Ensemble Methods with Jaffray Woodriff

I read about Jaffray Woodriff from Quantitative Investment Management in Jack Schwager’s Hedge Fund Market Wizards right when it came out, and I was reminded of him during one of my sessions studying data mining. I googled him to see if I could find more details on him and found 2 articles (1,2). He uses a method called “ensemble methods”, which means he uses an aggregate of multiple models in order to increase predictive ability. Also, since he states that he only uses OHLC data, I assume that all of his secondary variables are some kind of technical analysis.

The idea of using ensemble methods is kind of similar to using multiple trading indicators, or trading filters; however, it is more formal since it incorporates Bayesian thinking.
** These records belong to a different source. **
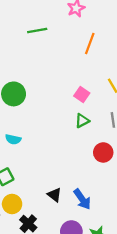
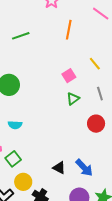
green line: (37, 31) -> (21, 36), moved
pink square: (82, 94) -> (69, 76), turned 32

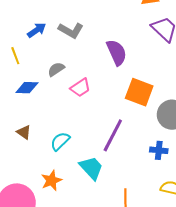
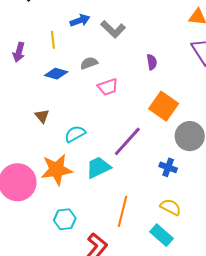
purple semicircle: (117, 52) -> (152, 62), size x0.6
cyan trapezoid: (91, 168) -> (98, 168), turned -88
orange star: (51, 180) -> (57, 170), size x1.5

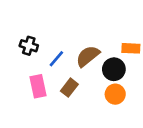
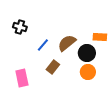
black cross: (29, 46) -> (20, 27), moved
pink rectangle: (38, 86) -> (22, 78), moved

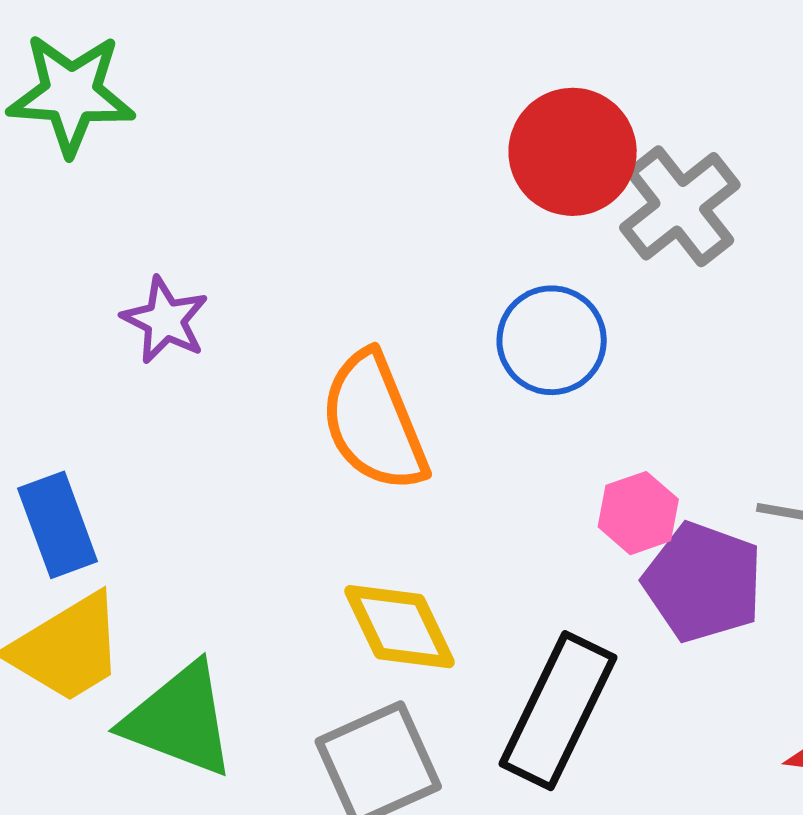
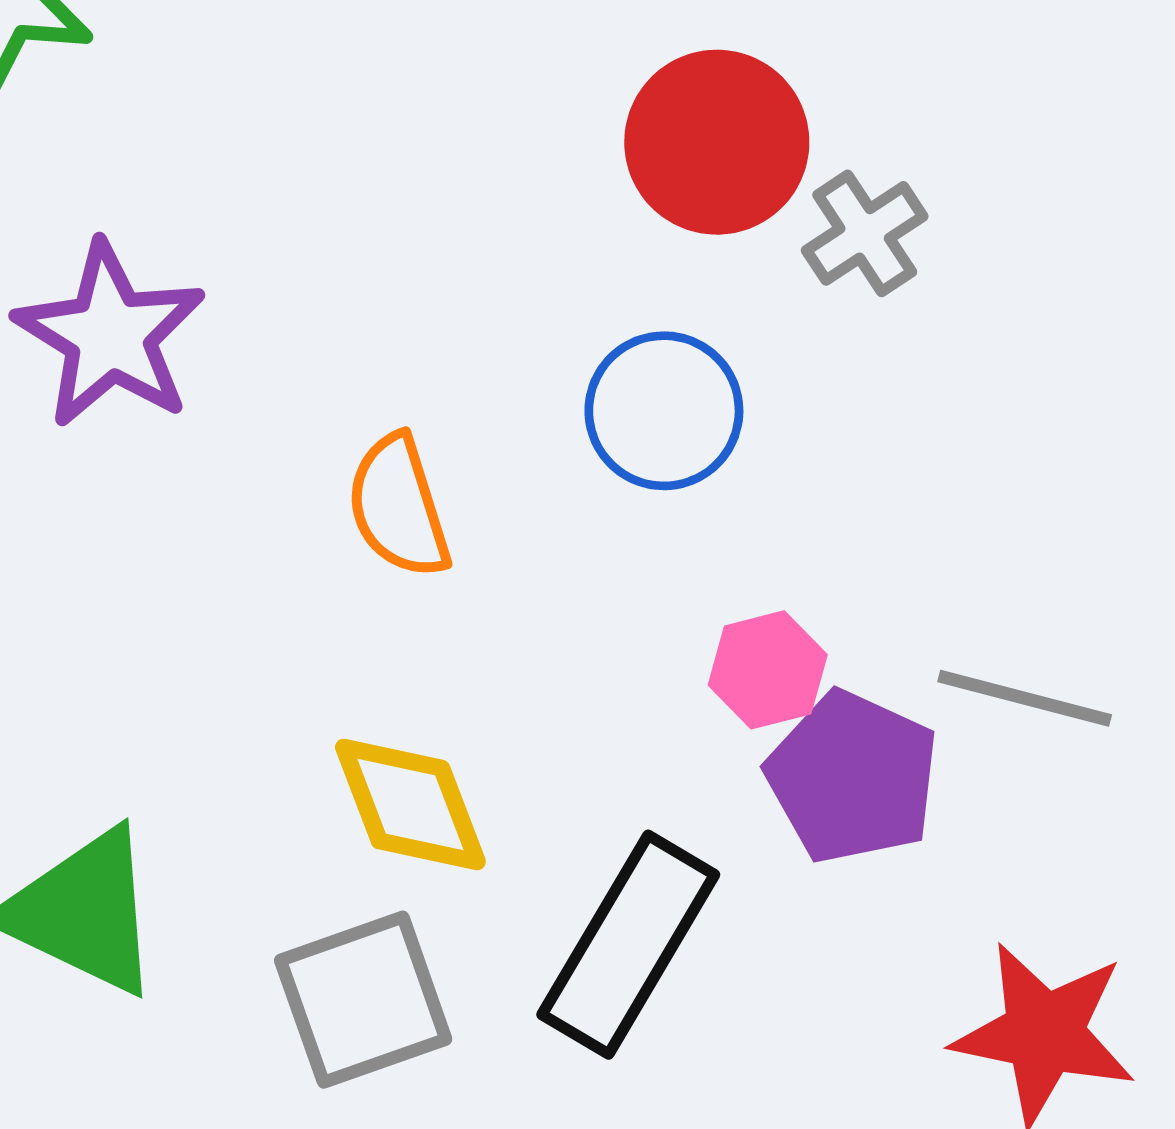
gray cross: (680, 206) -> (865, 233), size x0.7
purple star: (165, 320) -> (110, 335), size x1.5
orange semicircle: (374, 422) -> (398, 507), size x0.7

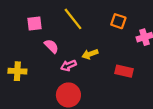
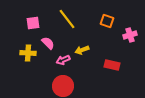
yellow cross: (17, 71) -> (28, 53), moved

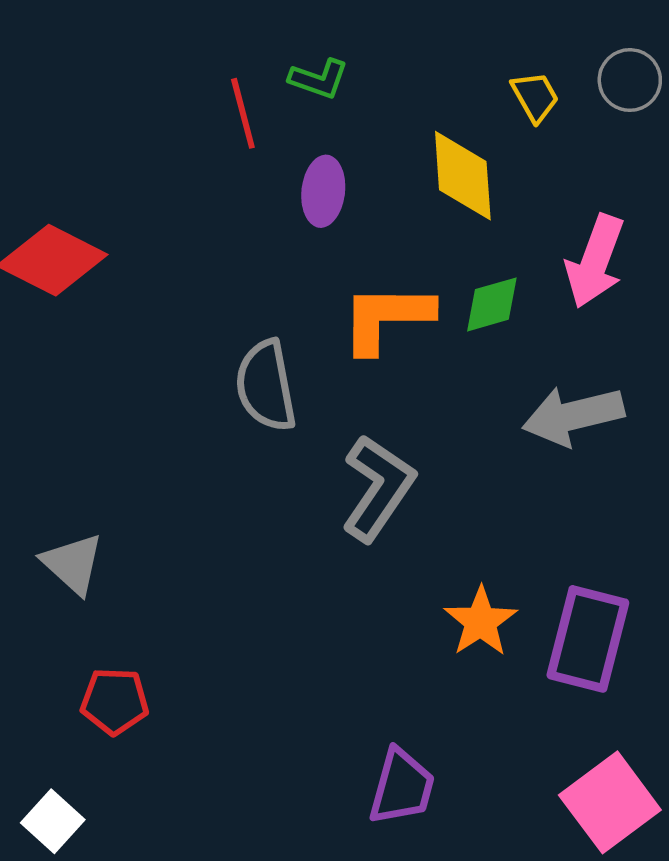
I assume that when Woodriff states he uses ensemble methods to combine 800 trading models, the models themselves were built using data mining techniques since ensemble methods originate from the data mining field, and in Hedge Fund Market Wizards he states that he uses data mining techniques to look for historically profitable patterns.

Another thing he states is that his underlying approach to system design is different than that of major quant houses such as D.E. Shaw:

Rather than blindly searching through the data for patterns—an approach whose methodological dangers are widely appreciated within, for example, the natural science and medical research communities—we typically start by formulating a hypothesis based on some sort of structural theory or qualitative understanding of the market, and then test that hypothesis to see whether it is supported by the data.

– D. E. Shaw in Stock Market Wizards

I don’t do that. I read all of that just to get to the point that I do what I am not supposed to do, which is a really interesting observation because I am supposed to fail. According to almost everyone, you have to approach systematic trading (and predictive modelling in general) from the framework of ‘Here is a valid hypothesis that makes sense within the context of the markets.’ Instead, I blindly search through the data.

– Woodriff in Hedge Fund Market Wizards

The fact that he disregards commonly accepted principles makes me question whether his alpha is generated from his ensemble methods, or from his unique approach (or both). Of course there is always the possibility that he has found a way of mindlessly mining the data without burning it, but I wonder if his mindless mining approach possibly detracts from his system’s alpha. This is definitely a topic for future research.